In: Math
If a dependent variable is binary, is it optimal to use linear regression or logistic regression? Explain your answer and include the theoretical and practical concerns associated with each regression model. Provide a business-related example to illustrate your ideas.
Here' the answer to the question with full concept. Please don't hesitate to give a "thumbs up" in case you're satisfied with the answer
Lets say you have a dependent variable which is dichotomous i.e. takes 1 or 0 values only, then we doesn't leave much of a range and variance to use linear regression. Moreover, these are discrete values, rather than continous values which means we can't use linear regression approporitely. Linear regression is best for modelling dependent variables which are continous in nature. So, practically logistic regression make more sense if the dependent variable is binary in nature.

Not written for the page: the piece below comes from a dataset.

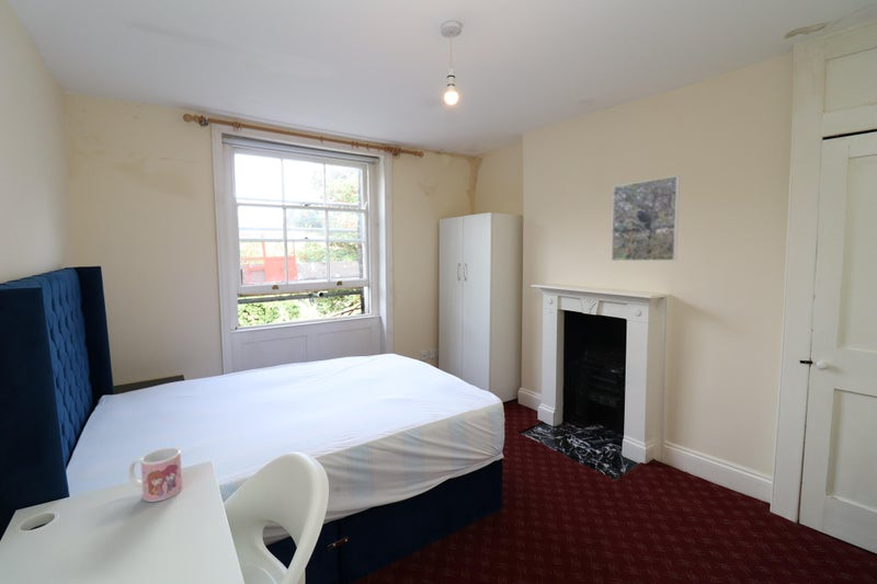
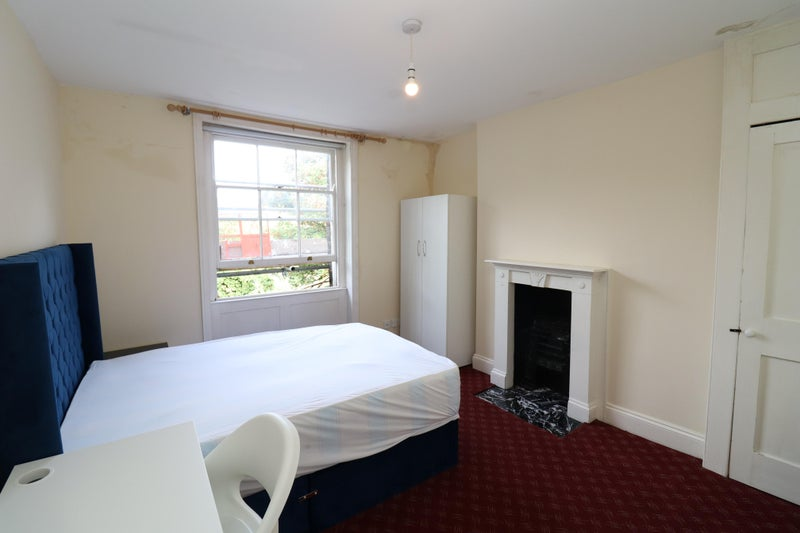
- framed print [611,174,681,262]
- mug [127,447,183,503]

However, interpretating the output of logistic regression becomes tricky and hence wherever we have continous dependent variables we should use linear regression for ease of its interpretation.
To put in other words:
If probabilities that we are modeling are extreme—close to 0 or 1—then you probably you should use the logistic regression. If the probabilities are more moderate—say between .20 and .80, or a little beyond—then the linear and logistic models fit about equally well, and the linear model should be favored for its ease of interpretation.
Real life example:
In business, lets say you have high given people some promotion and wanted to gauge if they will buy/not buy the item via the promotion. Then you should model this using logistic regression than linear regression.